Scene III from Vermont Avenue

I heard someone on the street telling his
mom on the phone about how his wife was
doing, while he was holding his husband’s
hand with his other hand, and the
husband’s other hand was pushing the stroller.

I asked the husband if he knew of a payphone
nearby, and he told me he thought he’d seen
one on the corner of Adams and Vermont, at the church
there. I needed to call my mom because she had to
put down our dog last week, and I thought
she’d like it if I checked in with her,
but my phone was dead too.

Driving Home from the Baby Shower

"Charis, did you know that Harold just got out of rehab two years ago?" I ask.

"Peter!" It’s Mom, grumbling awake.

My girlfriend, driving, answers meekly, "I didn’t."

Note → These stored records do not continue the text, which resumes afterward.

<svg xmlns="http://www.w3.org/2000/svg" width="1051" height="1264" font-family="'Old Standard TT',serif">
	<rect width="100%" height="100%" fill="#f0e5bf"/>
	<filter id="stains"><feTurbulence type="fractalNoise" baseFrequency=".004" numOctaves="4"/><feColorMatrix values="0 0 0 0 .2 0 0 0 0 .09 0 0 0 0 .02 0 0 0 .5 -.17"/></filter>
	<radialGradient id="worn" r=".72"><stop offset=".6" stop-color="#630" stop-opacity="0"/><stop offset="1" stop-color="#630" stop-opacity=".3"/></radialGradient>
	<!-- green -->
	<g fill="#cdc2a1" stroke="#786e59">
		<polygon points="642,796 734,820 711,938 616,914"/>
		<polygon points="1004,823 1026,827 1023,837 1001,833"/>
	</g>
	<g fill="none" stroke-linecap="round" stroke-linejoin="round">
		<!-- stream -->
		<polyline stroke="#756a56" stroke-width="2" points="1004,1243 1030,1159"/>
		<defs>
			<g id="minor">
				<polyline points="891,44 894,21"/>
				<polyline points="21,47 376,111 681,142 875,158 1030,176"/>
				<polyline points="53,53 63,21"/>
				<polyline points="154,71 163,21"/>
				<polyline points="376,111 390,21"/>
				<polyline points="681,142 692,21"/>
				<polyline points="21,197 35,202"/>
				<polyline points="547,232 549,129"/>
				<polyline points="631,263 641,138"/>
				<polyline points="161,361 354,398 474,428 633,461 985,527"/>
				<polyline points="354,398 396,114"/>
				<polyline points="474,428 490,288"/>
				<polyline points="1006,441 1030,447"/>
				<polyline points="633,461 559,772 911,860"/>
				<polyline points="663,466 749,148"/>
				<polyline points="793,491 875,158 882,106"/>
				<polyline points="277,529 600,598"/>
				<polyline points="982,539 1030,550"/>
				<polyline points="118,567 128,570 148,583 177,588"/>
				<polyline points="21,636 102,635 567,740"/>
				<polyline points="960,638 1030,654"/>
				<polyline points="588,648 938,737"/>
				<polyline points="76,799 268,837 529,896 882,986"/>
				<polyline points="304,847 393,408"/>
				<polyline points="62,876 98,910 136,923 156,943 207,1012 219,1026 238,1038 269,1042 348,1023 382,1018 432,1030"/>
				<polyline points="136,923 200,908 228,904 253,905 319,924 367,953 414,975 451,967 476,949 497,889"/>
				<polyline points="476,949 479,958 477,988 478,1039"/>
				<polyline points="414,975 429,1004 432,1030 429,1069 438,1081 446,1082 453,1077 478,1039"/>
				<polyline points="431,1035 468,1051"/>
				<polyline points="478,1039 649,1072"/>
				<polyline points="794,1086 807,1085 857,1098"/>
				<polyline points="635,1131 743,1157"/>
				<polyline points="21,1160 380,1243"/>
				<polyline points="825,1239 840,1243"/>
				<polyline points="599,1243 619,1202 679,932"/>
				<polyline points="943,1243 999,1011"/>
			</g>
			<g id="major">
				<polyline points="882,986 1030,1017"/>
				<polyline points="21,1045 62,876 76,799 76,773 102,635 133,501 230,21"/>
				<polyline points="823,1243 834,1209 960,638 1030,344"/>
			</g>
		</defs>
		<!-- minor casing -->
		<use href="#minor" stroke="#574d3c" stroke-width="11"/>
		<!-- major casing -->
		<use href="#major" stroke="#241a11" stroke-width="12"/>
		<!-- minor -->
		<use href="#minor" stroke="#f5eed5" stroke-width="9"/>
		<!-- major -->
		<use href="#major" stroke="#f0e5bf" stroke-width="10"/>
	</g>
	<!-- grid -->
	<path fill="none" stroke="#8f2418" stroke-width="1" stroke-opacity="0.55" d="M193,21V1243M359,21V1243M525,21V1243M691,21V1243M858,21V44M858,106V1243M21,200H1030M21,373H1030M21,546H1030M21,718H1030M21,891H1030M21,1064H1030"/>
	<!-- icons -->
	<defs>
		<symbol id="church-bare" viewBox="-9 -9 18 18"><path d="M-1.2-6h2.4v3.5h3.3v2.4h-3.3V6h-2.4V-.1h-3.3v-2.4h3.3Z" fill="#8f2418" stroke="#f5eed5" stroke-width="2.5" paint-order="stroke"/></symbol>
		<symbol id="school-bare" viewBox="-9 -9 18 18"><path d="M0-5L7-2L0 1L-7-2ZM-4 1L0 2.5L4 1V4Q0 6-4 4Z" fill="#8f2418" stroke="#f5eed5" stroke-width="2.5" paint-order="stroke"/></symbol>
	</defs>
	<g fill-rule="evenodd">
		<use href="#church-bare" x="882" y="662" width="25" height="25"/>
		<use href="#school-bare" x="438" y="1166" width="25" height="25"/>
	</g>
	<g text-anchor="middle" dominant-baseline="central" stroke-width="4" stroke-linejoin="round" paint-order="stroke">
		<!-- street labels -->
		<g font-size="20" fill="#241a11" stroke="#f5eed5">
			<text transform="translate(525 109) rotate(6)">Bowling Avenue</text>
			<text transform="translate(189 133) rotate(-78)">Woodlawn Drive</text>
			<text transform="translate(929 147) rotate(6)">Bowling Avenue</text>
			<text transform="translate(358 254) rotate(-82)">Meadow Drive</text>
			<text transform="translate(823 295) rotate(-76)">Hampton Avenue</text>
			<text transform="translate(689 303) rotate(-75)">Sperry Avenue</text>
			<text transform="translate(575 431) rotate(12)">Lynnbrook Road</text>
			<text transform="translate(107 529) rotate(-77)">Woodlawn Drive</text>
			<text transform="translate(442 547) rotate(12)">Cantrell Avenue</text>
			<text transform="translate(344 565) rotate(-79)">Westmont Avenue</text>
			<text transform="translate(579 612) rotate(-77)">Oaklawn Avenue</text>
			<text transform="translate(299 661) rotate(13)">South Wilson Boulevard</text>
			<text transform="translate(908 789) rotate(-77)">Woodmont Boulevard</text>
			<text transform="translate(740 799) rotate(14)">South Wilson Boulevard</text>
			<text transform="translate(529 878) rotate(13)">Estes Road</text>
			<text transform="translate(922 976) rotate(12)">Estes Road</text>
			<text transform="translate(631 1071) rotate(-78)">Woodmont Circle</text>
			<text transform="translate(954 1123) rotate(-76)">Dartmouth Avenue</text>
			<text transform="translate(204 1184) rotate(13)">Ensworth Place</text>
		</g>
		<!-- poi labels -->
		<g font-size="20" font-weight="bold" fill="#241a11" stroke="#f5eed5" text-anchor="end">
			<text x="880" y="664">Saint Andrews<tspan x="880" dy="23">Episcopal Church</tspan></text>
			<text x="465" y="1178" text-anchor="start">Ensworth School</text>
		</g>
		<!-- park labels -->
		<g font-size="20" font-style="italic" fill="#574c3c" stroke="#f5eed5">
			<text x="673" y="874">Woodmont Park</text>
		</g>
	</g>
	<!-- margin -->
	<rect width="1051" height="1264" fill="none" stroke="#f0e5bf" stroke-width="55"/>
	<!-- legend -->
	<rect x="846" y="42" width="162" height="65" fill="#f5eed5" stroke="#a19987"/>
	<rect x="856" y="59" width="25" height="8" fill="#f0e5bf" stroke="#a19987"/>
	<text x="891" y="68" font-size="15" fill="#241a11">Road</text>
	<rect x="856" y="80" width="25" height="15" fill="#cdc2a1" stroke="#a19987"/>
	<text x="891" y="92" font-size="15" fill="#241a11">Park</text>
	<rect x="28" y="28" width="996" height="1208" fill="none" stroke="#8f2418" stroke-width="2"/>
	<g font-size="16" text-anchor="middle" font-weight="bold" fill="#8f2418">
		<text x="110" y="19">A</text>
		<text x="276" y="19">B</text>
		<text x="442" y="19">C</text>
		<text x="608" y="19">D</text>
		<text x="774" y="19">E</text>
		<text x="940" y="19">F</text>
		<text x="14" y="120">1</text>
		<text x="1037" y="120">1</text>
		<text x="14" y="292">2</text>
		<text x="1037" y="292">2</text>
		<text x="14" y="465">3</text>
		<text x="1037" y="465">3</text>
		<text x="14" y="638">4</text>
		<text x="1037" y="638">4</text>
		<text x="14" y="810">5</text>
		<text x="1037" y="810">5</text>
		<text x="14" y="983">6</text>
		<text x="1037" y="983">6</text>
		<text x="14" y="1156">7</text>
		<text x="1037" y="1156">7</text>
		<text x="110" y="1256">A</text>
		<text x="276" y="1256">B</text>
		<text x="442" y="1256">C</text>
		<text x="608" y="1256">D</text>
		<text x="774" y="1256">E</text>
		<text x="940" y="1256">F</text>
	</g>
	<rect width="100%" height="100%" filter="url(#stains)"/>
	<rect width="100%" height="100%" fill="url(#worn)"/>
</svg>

"But you could see it in his eyes," I say, turning off the radio.

"What could that ever mean?" Mom says.

Adds Maybelle, in antistrophe, "Yes, what’s that about?"

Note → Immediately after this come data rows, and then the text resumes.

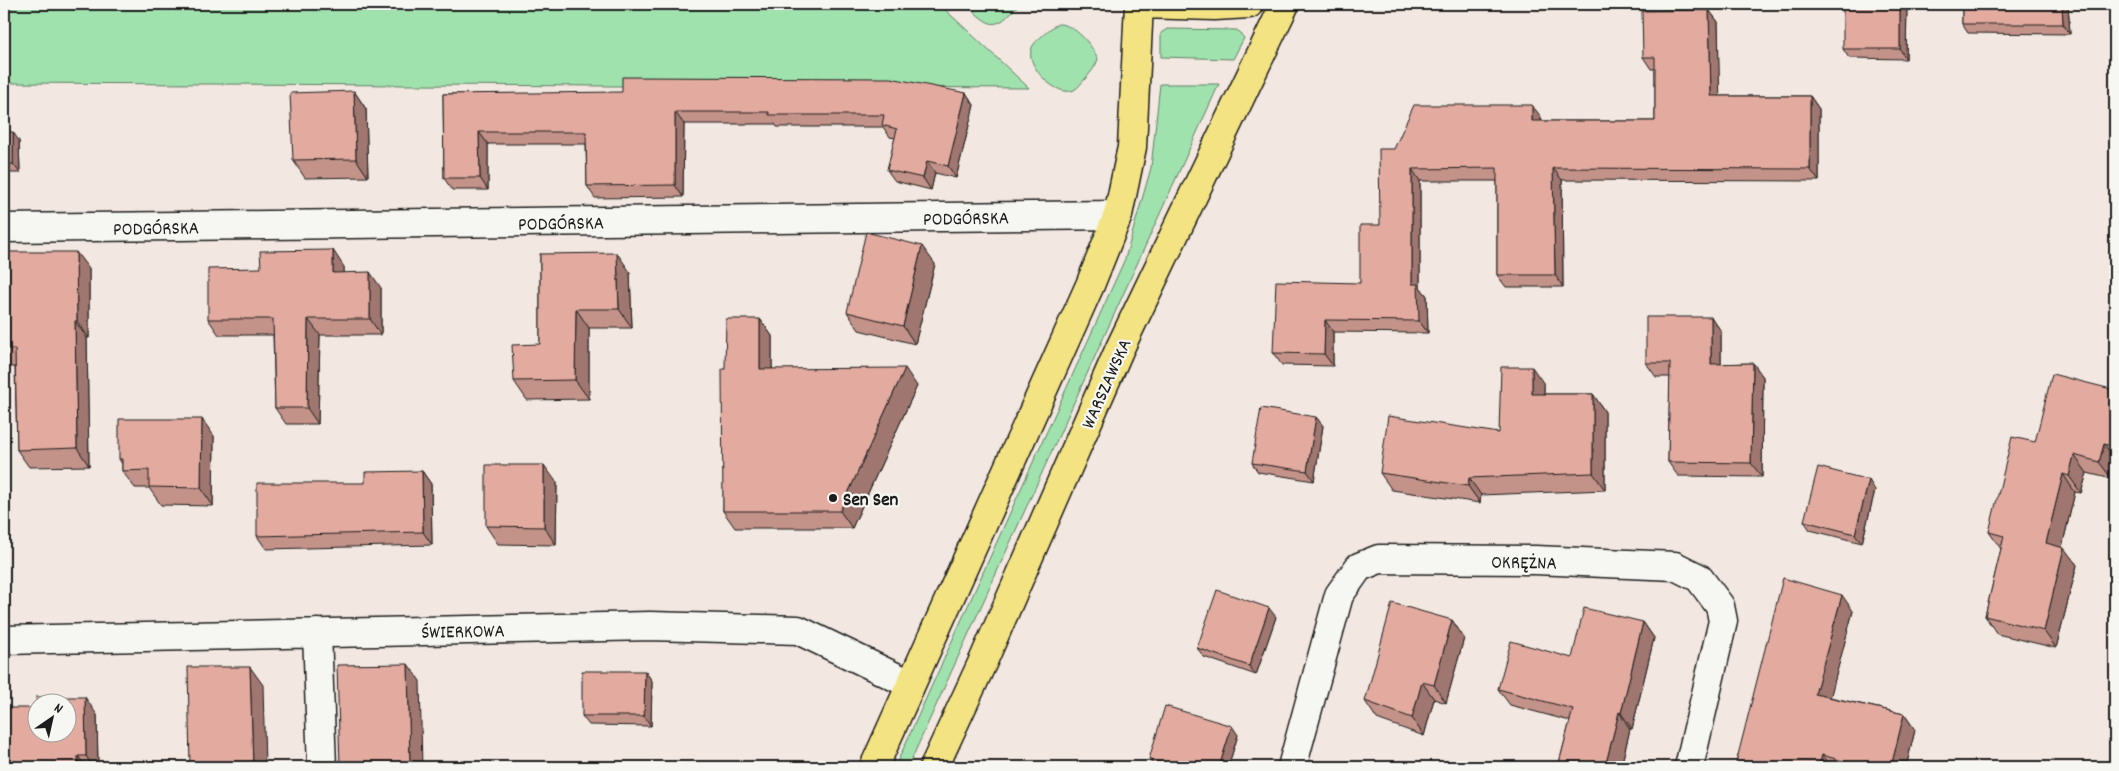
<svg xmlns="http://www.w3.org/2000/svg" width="2119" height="771" font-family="Dekko,sans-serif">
<rect width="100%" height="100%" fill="#f2e7e1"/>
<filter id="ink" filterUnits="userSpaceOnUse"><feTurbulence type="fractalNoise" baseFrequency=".02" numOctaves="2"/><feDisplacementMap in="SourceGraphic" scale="10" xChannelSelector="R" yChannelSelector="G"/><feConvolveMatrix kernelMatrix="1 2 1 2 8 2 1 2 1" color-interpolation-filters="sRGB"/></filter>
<g filter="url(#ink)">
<!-- green -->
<path fill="#a0e2ad" stroke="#5e7f64" d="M4,4H939L1029,88L4,83Z
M966,4H1019C995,32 991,28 966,4Z
M1058,24C1075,24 1092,45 1098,59C1095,68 1091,72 1085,79C1082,82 1078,88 1074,90C1057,98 1027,67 1031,51C1032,44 1038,40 1042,36C1048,31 1051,27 1058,24Z
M1167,29L1237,30L1244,38L1233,59L1161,57V33Z
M1160,84H1219L908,767H895L1125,259L1151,168Z"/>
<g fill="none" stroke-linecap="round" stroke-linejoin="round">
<!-- minor casing -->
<g stroke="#1c1c1c" stroke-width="31">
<path id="minor" d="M4,228L1118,215
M317,633L322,767
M4,640L650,626L798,630L910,684
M1292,767L1339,595L1359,567L1379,559L1535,560L1675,566L1699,578L1720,606L1723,621L1689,767"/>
</g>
<!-- major casing -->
<g stroke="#1c1c1c" stroke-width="31">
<path id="major" d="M1139,4L1215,6L1249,4
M874,767L1090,285L1118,215L1132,147L1139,4
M934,767L984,659L1120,348L1285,4"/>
</g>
<!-- minor -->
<use href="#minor" stroke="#f6f6f2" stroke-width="28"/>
<!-- major -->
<use href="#major" stroke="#f4e382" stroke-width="28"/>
</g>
<!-- wall -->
<path fill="#c39289" stroke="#1c1c1c" d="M1907,4L1906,59L1849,58L1843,49Z
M1962,4H2068L2070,34L1968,33L1962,24Z
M1709,10L1718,22L1719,96H1810L1819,109V181L1562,180L1563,287H1506L1497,275V181H1420V287L1427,296L1428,333L1333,332V366L1282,365L1273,353L1360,283L1380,225L1394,149L1541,117V121H1655V69H1651L1643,57Z
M354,91L366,109L368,177L305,178L293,160Z
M966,93L974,105L956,178L935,173L931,190L895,181L887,170L895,138L890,137L883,127H777L775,124H684L683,197L595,198L587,186L586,144H488V190H452L444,178L443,94Z
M4,132L19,141L20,173H4Z
M4,252L89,269V338H87L89,466L29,467L17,450L15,367H4Z
M540,254L630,272L632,328H589V399L527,400L514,381L540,344Z
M935,264L915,344L859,330L847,312Z
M344,267V273L381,288V335H320L318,424H286L275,408L273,335H219L208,319Z
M1711,317L1721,331V364L1753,363L1763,377L1762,477L1678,476L1668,462L1670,377H1656L1646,363Z
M760,319L772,336V369L917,386L852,528H735L723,511L725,369Z
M1544,384V394H1593L1605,412V490L1481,495L1480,503L1392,490L1380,473L1499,433Z
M2115,390V465L2112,479L2087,473L2081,493L2075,492L2062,547L2077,565L2056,648L1997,634L1985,616L2001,549L1989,532L2035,442Z
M1316,417L1323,426L1314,481L1258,472L1252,463Z
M214,436L213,506L161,505L149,488H135L122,471V464L119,459Z
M422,471L431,484L432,545L266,549L257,536L365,483Z
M557,483L556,545L498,544L486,526Z
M1875,490L1862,543L1810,530L1804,521Z
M1853,611L1830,697L1904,714L1915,730L1906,767H1735Z
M1276,617L1256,675L1204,657L1197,648Z
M1452,620L1464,638L1446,703L1434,699L1424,736L1377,719L1365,701Z
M1643,622L1654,638L1632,729H1630L1621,767H1558L1570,721L1510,705L1498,689L1572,658Z
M645,671L652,681L651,726L589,725L582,716Z
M97,715L98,767H4Z
M1238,735L1228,767H1154L1149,759Z"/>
<!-- shaded-wall -->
<path fill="#9f776f" stroke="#1c1c1c" d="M1900,4H1907L1906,59L1900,49Z
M2062,4H2068L2070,34L2063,24Z
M1709,10L1718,22L1720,109L1711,96Z
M354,91L366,109L368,177L356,159Z
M966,93L974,105L956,178L948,166Z
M1810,96L1819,109V181L1810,169Z
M1532,105L1541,117V133L1532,121Z
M675,112L684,124L683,197L675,185Z
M13,132L19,141L20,173L13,164Z
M479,132L488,144V190L480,178Z
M927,161L935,173L931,190L923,178Z
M1553,168L1562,180L1563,287L1555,275Z
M1412,169L1420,181V287L1427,296L1428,333L1419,321L1412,284Z
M922,246L935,264L915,344L903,326Z
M333,250L344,267V289L333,273Z
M76,252L89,269V338L77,321Z
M617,253L630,272L632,328L619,309Z
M370,272L381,288V335L370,319Z
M576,309L589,328V399L575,380Z
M1711,317L1721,331V379L1711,364Z
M308,319L320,335L318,424L307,408Z
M760,319L772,336V386L760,369Z
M1325,320L1333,332V366L1324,354Z
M75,321L87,338L89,466L77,448Z
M1753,363L1763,377L1762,477L1751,463Z
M1532,367L1544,384V411L1532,394Z
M905,368L917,386L852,528L840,511Z
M1593,394L1605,412V490L1593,473Z
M1316,417L1323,426L1314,481L1307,471Z
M202,419L214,436L213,506L201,488Z
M2104,444L2115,460V465L2112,479L2099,462Z
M2074,455L2087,473L2081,493L2069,476Z
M544,465L557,483L556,545L544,527Z
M422,471L431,484L432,545L423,532Z
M2063,474L2075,492L2059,560L2046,543Z
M1469,478L1481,495L1480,503L1468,486Z
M1869,480L1875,490L1862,543L1855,534Z
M2064,548L2077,565L2056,648L2044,631Z
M1842,595L1853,611L1827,710L1815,694Z
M1269,608L1276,617L1256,675L1249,666Z
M1452,620L1464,638L1446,703L1434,685Z
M1643,622L1654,638L1632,729L1621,713Z
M408,664L420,681L422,767H410Z
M250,667L263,685L265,767H253Z
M645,671L652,681L651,726L644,716Z
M1422,682L1434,699L1424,736L1412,718Z
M85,697L97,715L98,767H93L86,756Z
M1619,712L1630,729L1621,767H1605Z
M1904,714L1915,730L1906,767H1891Z
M1232,726L1238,735L1228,767H1219Z
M1822,755L1830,767H1819Z
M78,756L86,767H78Z"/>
<!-- building -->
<path fill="#e3aa9f" stroke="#1c1c1c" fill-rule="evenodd" d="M1843,4H1900V49H1843Z
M1962,4H2062L2063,24H1962Z
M1709,10L1711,96H1810V169L1553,168L1555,275H1497V168L1412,169V284H1418L1419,321L1325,320L1324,354L1273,353L1276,281L1360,283V225H1380L1379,149H1394L1414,105H1532V121H1655V57H1643L1642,11Z
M622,77L891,78L966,93L948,166L927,161L923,178L887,170L897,129L882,125L884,115H769V112H675V185L587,186L586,132H479L480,178H444L443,94L622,92Z
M354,91L356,159L293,160L290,93Z
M4,132H13V164H4Z
M866,232L922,246L903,326L847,312Z
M333,250V273L370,272V319H308L307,408H275L273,319H208V269L261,268L260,251Z
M4,252H76L77,321H75L77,448L17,450L15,349H4Z
M617,253L619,309H576L575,380L514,381L512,345L540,344V254Z
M1646,317H1711V364L1753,363L1751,463L1668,462L1670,363H1646Z
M726,319H760V369L905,368L840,511H723L722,369H725Z
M1501,367H1532V394H1593V473L1469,478L1468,486L1380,473L1388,416L1499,433Z
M2052,374L2115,390V447L2104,444L2099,462L2074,455L2069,476L2063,474L2046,543L2064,548L2044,631L1985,616L2004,536L1989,532L2012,437L2035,442Z
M1261,408L1316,417L1307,471L1252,463Z
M119,419H202L201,488L149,487V470L122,471V459H119Z
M486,465H544V527L486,526Z
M1818,467L1869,480L1855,534L1804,521Z
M422,471L423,532L257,536V483H365V472Z
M1783,578L1842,595L1815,694L1904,714L1891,767H1864L1822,755L1819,767H1735Z
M1217,590L1269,608L1249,666L1197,648Z
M1392,603L1452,620L1434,685L1422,682L1412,718L1365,701Z
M1584,608L1643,622L1621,713L1619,712L1605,767H1558L1573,709L1498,689L1511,641L1572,658Z
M408,664L410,767H340L337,665Z
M188,667H250L253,767H190Z
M582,671H645L644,716H582Z
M36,697H85L86,756H78V767H4V708H37ZM38,704H68V734H38Z
M1165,706L1232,726L1219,767H1174L1149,759Z
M1352,763L1367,767H1351Z"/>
</g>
<!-- markers -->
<circle fill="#1c1c1c" stroke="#f6f6f2" stroke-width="2" cx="833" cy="498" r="5"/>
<g text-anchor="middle" stroke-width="4.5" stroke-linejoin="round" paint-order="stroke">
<!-- street labels -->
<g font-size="19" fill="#1c1c1c" stroke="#f6f6f2">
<text transform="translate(966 217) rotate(-1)" y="7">PODGÓRSKA</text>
<text transform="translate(561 222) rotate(-1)" y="7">PODGÓRSKA</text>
<text transform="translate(156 227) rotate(-1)" y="7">PODGÓRSKA</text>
<text transform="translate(1105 383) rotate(-66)" y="7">WARSZAWSKA</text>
<text transform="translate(1524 561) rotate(1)" y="7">OKRĘŻNA</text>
<text transform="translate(463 630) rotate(-1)" y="7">ŚWIERKOWA</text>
</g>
<!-- poi labels -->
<g font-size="19" font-weight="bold" fill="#1c1c1c" stroke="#f6f6f2" text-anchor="start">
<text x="843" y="505">Sen Sen</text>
</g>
</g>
<!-- margin -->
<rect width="2119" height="771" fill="none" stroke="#f6f6f2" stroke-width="20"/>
<rect x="10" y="10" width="2099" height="751" fill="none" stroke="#1c1c1c" stroke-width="2" filter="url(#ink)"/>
<!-- north arrow -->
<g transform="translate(52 718) rotate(34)"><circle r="24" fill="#f6f6f2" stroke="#9f9f9c"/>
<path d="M0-4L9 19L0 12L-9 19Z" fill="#1c1c1c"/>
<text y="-8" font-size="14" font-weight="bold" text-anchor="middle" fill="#1c1c1c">N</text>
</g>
</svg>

"You guys know what I’m talking about. That look that people get, after they’ve been through rehab, where their eyes are just too clear."

Maybelle is silent.

"And the way he was talking," I continue. "It was just too organized, like he was presiding over a ceremony or something. I mean, it wasn’t like Harold."

"Well, I don’t know," says Mom.

I go, "But I know you do and you just don’t want to say it. Because of course he’s going to be a great father, right?"

"I thought it was nice to meet him. And if he’s done rehab, then that’s good and he ought to be proud of it," Charis says.

I motion for Charis to turn on our street. "This is your left."